**What you will do:** Show each line of the records that contains the string "営業時間", copied in full.

**Given entries:**
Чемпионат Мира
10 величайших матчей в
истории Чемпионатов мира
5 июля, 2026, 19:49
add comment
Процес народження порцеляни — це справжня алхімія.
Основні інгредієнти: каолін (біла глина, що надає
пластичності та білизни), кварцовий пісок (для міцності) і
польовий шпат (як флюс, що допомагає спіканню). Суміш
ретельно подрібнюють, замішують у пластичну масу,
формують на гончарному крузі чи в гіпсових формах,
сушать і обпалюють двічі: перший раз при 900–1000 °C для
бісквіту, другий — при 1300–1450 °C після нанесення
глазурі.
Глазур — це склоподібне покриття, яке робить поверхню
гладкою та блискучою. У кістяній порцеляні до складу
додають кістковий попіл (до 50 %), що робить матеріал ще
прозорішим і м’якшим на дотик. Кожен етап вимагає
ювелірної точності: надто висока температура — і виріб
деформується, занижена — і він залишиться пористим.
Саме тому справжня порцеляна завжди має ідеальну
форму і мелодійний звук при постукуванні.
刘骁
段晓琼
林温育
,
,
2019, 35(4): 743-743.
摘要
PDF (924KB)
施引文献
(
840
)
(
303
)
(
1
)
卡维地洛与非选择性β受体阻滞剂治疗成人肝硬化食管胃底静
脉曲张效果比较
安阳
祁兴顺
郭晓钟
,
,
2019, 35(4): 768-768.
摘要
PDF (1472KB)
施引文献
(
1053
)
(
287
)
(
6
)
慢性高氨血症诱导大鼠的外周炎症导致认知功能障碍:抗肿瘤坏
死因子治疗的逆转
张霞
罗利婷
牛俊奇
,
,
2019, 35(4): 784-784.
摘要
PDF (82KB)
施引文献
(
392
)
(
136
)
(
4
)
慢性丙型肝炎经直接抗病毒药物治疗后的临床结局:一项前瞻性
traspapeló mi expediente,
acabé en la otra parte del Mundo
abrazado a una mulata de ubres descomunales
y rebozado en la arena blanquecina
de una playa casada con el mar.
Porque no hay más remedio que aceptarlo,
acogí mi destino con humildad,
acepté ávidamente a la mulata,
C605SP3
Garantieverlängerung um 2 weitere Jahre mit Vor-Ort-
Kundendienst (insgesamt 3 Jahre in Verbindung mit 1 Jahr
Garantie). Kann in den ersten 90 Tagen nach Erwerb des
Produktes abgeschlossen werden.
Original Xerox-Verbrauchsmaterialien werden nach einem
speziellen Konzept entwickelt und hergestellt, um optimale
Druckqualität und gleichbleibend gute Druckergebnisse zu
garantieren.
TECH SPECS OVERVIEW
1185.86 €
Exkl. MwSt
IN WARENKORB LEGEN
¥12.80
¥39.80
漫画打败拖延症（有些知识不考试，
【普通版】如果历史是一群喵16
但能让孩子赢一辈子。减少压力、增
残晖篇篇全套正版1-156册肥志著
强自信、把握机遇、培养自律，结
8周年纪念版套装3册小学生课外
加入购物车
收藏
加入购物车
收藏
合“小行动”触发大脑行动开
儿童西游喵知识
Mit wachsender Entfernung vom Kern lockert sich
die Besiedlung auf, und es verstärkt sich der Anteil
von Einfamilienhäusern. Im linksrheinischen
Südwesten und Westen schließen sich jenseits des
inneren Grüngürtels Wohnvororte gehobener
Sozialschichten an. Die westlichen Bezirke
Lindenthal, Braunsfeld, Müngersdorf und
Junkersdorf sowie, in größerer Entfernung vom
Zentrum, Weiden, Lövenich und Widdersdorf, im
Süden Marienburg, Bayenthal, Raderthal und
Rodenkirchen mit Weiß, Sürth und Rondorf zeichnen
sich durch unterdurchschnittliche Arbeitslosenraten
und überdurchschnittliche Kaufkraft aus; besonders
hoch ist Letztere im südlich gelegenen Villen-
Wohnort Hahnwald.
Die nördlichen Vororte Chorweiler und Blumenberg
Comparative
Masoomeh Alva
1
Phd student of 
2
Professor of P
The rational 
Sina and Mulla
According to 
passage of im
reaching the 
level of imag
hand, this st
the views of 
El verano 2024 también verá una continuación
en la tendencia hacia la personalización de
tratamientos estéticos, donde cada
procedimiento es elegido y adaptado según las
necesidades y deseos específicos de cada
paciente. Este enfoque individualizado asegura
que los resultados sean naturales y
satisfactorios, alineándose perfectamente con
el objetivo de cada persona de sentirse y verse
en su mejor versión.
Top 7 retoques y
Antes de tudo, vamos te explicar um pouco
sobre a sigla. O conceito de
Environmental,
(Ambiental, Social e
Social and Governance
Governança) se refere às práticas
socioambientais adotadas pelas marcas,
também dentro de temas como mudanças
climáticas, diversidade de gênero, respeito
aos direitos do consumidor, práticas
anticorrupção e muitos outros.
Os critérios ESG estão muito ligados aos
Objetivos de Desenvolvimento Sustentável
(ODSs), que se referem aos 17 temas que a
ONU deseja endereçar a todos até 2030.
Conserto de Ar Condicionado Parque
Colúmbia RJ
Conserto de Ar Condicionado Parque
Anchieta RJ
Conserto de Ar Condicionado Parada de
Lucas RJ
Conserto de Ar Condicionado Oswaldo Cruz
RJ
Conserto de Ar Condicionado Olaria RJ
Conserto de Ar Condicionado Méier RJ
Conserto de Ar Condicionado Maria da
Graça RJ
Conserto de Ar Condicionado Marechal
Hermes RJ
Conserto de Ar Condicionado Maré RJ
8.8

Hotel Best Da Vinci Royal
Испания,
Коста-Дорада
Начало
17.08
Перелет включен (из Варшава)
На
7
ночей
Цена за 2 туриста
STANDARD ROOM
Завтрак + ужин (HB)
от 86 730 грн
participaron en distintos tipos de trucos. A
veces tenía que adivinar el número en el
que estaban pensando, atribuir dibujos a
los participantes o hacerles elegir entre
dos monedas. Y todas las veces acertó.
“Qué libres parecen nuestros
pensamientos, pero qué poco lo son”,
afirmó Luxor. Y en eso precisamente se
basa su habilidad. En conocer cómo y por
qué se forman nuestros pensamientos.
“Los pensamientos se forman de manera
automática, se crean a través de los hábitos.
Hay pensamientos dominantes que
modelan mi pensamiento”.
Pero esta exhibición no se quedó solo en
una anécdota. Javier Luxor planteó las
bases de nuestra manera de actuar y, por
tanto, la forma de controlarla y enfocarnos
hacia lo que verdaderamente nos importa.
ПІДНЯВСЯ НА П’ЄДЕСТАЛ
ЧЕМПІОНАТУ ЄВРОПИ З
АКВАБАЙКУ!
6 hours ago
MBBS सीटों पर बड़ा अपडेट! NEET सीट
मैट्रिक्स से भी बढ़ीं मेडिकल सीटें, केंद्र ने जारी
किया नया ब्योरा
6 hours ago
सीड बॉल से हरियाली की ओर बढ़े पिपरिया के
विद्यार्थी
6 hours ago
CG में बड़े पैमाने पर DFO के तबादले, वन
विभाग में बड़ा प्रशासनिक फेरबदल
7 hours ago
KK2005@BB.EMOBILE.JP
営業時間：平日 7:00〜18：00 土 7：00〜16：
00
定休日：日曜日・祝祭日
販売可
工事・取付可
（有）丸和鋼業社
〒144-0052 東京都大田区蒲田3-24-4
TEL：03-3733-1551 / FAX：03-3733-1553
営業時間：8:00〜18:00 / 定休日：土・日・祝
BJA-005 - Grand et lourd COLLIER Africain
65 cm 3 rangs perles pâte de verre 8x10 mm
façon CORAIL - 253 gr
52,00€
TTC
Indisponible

**Task response:**
営業時間：平日 7:00〜18：00 土 7：00〜16：
営業時間：8:00〜18:00 / 定休日：土・日・祝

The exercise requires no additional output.